WHAT THE TASK REQUIRES: In the passage on Vultur malware, which service sends messages from the C2 server to the infected device?

PROVIDED PASSAGE:
============================================================

In order to deceive unsuspecting individuals into installing malware, the threat actors employ a hybrid attack using two SMS messages and a phone call. First, the victim receives an SMS message that instructs them to call a number if they did not authorise a transaction involving a large amount of money. In reality, this transaction never occurred, but it creates a false sense of urgency to trick the victim into acting quickly. A second SMS is sent during the phone call, where the victim is instructed into installing a trojanised version of the McAfee Security app from a link. This application is actually Brunhilda dropper, which looks benign to the victim as it contains functionality that the original McAfee Security app would have. As illustrated below, this dropper decrypts and executes a total of 3 Vultur-related payloads, giving the threat actors total control over the victim’s mobile device.

Figure 1: Visualisation of the complete infection chain. Note: communication with the C2 server occurs during every malware stage.

New features in Vultur

The latest updates to Vultur bring some interesting changes worth discussing. The most intriguing addition is the malware’s ability to remotely interact with the infected device through the use of Android’s Accessibility Services. The malware operator can now send commands in order to perform clicks, scrolls, swipe gestures, and more. Firebase Cloud Messaging (FCM), a messaging service provided by Google, is used for sending messages from the C2 server to the infected device. The message sent by the malware operator through FCM can contain a command, which, upon receipt, triggers the execution of corresponding functionality within the malware. This eliminates the need for an ongoing connection with the device, as can be seen from the code snippet below.

Figure 2: Decompiled code snippet showing Vultur’s ability to perform clicks and scrolls using Accessibility Services. Note for this (and upcoming) screenshot(s): some variables, classes and method names were renamed by the analyst. Pink strings indicate that they were decrypted.

While Vultur can still maintain an ongoing remote connection with the device through the use of AlphaVNC and ngrok, the new Accessibility Services related FCM commands provide the actor with more flexibility.

In addition to its more advanced remote control capabilities, Vultur introduced file manager functionality in the latest version. The file manager feature includes the ability to download, upload, delete, install, and find files. This effectively grants the actor(s) with even more control over the infected device.

============================================================

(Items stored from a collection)
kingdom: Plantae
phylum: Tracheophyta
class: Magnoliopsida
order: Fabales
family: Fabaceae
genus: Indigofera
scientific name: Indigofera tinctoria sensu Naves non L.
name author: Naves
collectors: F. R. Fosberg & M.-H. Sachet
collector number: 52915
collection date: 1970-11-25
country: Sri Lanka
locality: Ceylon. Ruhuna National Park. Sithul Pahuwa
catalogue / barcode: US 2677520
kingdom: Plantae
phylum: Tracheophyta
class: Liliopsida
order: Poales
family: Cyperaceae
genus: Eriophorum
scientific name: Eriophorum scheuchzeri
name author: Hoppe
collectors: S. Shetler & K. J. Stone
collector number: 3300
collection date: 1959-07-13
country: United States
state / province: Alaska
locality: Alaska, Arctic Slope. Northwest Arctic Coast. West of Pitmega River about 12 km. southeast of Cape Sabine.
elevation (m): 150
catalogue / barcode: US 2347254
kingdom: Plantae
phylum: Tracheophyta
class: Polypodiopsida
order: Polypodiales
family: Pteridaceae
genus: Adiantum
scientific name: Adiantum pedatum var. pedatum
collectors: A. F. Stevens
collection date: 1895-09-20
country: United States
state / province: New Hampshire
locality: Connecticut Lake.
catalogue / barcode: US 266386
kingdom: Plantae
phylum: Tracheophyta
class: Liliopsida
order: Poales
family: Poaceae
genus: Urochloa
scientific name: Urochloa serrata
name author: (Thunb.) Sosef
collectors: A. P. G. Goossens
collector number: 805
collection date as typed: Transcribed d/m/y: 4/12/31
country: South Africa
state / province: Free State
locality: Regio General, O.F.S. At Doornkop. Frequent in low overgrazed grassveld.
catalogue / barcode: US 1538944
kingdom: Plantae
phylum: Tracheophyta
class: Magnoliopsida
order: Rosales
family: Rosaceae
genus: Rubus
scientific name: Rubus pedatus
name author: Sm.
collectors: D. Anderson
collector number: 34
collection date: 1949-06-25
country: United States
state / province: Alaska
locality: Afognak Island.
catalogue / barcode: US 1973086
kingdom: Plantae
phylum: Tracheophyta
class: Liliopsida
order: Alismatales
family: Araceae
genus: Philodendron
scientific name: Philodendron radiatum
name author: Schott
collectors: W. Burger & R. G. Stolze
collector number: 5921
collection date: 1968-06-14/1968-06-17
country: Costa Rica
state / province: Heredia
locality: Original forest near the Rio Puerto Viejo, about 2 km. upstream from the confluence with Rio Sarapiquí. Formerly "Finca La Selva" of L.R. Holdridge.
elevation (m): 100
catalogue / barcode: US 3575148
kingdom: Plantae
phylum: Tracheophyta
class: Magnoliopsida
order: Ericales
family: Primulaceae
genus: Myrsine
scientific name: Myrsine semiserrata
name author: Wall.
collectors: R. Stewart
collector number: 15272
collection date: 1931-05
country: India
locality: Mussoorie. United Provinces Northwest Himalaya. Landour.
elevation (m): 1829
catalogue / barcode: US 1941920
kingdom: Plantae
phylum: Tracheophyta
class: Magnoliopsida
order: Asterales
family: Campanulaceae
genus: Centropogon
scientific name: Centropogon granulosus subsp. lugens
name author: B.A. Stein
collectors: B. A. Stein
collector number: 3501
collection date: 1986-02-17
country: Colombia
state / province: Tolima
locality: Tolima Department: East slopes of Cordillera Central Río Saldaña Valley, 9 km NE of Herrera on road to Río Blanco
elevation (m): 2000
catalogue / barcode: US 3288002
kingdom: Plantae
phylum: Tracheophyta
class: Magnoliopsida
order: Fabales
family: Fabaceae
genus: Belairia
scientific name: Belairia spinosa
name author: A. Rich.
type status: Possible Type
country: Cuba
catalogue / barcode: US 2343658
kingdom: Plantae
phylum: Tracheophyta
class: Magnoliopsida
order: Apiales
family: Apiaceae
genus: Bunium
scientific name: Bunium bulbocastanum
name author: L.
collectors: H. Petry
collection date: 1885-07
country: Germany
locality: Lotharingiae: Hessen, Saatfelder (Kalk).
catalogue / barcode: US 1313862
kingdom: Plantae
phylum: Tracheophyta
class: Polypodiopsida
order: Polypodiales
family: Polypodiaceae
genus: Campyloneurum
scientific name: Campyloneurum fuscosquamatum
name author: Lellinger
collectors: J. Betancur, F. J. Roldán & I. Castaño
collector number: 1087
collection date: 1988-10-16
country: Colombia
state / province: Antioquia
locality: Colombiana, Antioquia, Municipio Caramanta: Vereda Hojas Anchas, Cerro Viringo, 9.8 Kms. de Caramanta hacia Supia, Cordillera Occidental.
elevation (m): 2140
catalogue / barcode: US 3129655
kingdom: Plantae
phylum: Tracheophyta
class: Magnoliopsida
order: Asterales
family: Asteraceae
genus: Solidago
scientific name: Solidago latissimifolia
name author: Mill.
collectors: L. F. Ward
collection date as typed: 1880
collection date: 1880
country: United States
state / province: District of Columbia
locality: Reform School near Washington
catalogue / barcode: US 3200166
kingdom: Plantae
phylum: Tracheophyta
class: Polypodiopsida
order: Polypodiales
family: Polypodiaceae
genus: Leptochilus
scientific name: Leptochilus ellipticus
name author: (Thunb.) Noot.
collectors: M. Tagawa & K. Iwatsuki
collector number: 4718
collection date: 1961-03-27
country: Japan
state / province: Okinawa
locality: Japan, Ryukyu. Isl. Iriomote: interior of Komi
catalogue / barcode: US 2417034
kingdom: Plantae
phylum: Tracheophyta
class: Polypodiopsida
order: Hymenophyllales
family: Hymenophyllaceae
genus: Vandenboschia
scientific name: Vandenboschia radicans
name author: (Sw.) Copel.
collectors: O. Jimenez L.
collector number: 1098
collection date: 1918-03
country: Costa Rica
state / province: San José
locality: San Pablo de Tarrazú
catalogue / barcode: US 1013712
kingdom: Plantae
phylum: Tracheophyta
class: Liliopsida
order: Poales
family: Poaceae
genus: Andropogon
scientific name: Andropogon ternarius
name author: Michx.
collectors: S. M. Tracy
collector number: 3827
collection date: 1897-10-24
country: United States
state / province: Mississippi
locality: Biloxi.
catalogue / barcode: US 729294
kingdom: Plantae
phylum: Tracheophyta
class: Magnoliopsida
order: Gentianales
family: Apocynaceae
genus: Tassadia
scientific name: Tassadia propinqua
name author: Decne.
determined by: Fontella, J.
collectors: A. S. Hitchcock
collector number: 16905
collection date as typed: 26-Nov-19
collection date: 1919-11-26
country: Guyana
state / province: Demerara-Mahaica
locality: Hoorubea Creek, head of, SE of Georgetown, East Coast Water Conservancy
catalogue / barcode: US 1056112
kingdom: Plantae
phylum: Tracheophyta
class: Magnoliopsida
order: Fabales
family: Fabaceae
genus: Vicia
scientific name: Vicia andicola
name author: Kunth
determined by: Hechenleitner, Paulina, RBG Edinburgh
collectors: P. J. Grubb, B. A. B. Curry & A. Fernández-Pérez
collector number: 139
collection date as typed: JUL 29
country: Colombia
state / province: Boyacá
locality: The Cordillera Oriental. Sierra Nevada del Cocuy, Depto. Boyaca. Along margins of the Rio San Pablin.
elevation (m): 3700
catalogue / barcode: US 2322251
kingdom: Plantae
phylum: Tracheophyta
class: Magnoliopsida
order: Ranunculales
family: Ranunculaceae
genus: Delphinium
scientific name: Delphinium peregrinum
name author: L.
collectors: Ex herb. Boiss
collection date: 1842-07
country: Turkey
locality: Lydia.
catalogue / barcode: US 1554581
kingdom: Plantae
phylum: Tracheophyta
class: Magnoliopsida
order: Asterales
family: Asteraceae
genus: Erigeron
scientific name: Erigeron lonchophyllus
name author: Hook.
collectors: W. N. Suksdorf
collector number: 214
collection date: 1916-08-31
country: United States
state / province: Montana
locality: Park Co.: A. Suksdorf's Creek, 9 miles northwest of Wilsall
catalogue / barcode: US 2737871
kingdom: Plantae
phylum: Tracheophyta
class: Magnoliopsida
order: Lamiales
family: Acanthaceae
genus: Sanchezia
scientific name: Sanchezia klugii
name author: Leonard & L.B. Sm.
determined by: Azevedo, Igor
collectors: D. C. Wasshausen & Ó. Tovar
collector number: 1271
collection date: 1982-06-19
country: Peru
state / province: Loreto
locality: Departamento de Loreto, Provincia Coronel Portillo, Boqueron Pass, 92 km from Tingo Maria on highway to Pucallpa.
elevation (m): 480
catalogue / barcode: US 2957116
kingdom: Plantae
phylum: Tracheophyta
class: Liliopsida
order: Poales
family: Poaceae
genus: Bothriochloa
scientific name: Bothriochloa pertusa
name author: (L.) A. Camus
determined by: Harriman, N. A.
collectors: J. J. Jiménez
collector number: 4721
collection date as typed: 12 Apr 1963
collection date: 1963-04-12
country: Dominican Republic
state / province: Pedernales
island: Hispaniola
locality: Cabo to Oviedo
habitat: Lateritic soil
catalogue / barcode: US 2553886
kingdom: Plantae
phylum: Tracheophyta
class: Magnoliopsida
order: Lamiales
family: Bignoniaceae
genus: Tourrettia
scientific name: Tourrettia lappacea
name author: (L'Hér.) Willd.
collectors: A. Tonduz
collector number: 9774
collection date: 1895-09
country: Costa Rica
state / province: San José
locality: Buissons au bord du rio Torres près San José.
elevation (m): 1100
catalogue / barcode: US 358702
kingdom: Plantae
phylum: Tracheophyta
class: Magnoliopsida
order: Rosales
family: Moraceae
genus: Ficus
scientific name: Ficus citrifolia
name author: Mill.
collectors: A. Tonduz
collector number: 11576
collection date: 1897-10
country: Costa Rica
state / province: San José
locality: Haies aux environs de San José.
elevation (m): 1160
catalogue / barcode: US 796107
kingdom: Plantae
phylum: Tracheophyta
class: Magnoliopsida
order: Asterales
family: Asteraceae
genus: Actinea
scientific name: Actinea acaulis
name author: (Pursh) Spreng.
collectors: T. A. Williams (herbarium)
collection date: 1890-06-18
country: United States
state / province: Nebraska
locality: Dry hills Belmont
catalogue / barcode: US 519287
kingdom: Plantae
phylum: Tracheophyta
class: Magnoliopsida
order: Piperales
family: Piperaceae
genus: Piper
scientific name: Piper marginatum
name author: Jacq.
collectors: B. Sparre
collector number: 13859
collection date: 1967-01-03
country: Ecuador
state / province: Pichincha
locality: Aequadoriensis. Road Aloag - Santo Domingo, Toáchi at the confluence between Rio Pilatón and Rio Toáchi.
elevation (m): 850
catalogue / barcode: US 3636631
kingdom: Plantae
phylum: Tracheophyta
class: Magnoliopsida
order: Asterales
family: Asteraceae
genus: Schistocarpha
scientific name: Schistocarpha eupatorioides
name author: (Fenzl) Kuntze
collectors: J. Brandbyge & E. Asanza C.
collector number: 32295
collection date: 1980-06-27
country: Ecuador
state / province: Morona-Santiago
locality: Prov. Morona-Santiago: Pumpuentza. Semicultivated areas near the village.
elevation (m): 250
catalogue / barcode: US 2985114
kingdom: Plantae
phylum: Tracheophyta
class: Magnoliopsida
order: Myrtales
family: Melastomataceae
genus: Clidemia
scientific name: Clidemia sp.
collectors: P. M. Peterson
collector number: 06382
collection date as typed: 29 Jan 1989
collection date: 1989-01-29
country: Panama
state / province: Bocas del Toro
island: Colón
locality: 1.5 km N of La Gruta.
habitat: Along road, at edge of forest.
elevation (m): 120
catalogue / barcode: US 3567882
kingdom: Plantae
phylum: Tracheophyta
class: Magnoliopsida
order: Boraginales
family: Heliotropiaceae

============================================================

RESPONSE BOX: Firebase Cloud Messaging (FCM), a messaging service provided by Google.